Students weigh in on “Emily in Paris” return

Hate it or love it, “Emily in Paris” is headed for a second season. A&E talked to students to hear what they think about the Netflix original series.

Meg Bishop

Imagine attaining your dream job straight out of college. Now, imagine your boss asks you to go work in Paris. Fashion-frenzied and Paris-obsessed Netflix watchers were spun into a world of French baguettes and the tribulations of being a social media influencer this October when Netflix came out with its new hit comedy drama, “Emily in Paris.”

*Caution: Spoiler alerts below*

“Girl boss” Emily Cooper, played by Lily Collins, works as a marketing executive out of Chicago but finds herself with the opportunity of a lifetime when her boss asks if she would spend a few months in Paris and provide an American perspective to a Parisian marketing firm. Like every great rom-com, Cooper breaks up with her American boyfriend soon after settling into Paris. Her new job treats her like an incompetent intern, and she finds herself working hard to gain the respect of her co-workers. A modern twist to a classic tale, Cooper has the confidence and drive to share her ideas. When she pushes to be heard, her coworkers begin to notice her intellect.

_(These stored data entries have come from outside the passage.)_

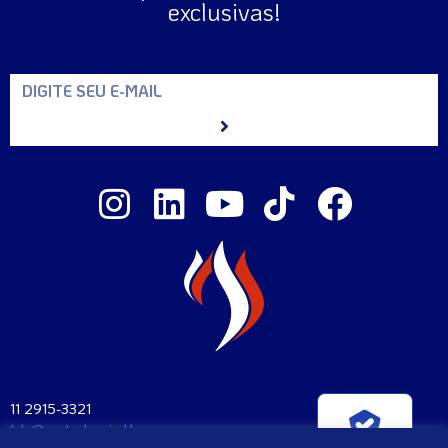
exclusivas!
11 2915-3321
fale@santaclara.ind.br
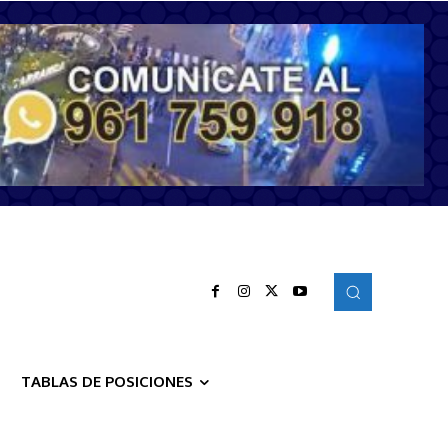
TABLAS DE POSICIONES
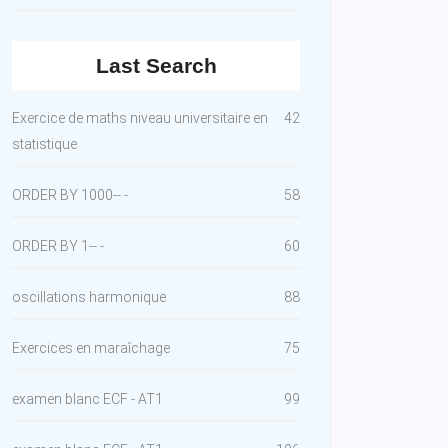
Last Search
Exercice de maths niveau universitaire en
42
statistique
ORDER BY 1000-- -
58
ORDER BY 1-- -
60
oscillations harmonique
88
Exercices en maraîchage
75
examen blanc ECF - AT1
99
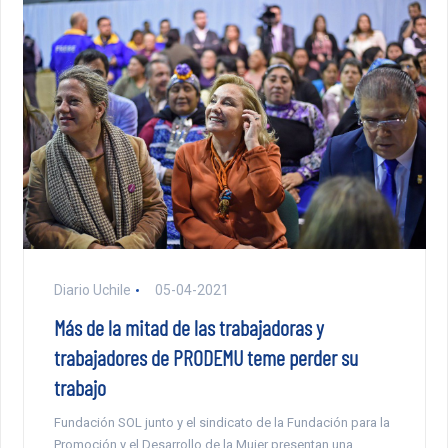
Diario Uchile
05-04-2021
Más de la mitad de las trabajadoras y
trabajadores de PRODEMU teme perder su
trabajo
Fundación SOL junto y el sindicato de la Fundación para la
Promoción y el Desarrollo de la Mujer presentan una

Cooper being a noticeable person is the groundwork of the entire show. With no prior knowledge of French or Parisian norms, her character is fashion forward, but also confused about the Parisian way of life. She begins to document all of her slip ups and adventures on social media to find herself quickly gaining a following. There’s also a romance with a French chef who happens to be her apartment neighbor.

University of Minnesota third-year Abby Weisser is a Hallmark movie regular, especially during the colder months. The October release of “Emily in Paris” was perfect timing for her new cheesy drama TV-binge.

“I feel like if you can look past the acting quality and the plot line being so unrealistic, it’s a really fun show — especially during all this craziness that’s been happening — because it is so predictable,” Weisser said.

At the end of the season, Cooper’s boss in Chicago receives an email stating that she must stay in Paris due to her exceptional work performance.

On Nov. 11, Netflix announced that the show will return for a second season. According to Netflix, the next season will hone in on Cooper’s arch nemesis, her boss. It will also include Cooper finally looking like a local, instead of a lost tourist.

“Emily’s character is the most cliché. I’m definitely watching season two,” said University of Minnesota fourth-year Lindsey Underberg, who began watching the show with her roommates as a joke and ended up finishing the entire season.

University of Minnesota fourth-year Emily Meyer got hooked when she was looking for something to take her mind off school. Plus, the show played right into her love of rom-coms. “I don’t have any expectations for season two but I want to know what happens with Emily and Gabriel,” Meyer said.

Gabriel is Cooper’s bistro chef/lover. The end of season one leaves viewers on a cliffhanger as to whether Gabriel will get back with his ex or choose Cooper.

“Emily in Paris” invites viewers to join in a pre-COVID-19 fantasy where a girl can escape her ordinary American life and travel across the world to pursue her dream career. According to Weisser, that’s what makes it so great.

“It’s a guilty pleasure type of show. You watch it to indulge even though you know that would never happen in real life.”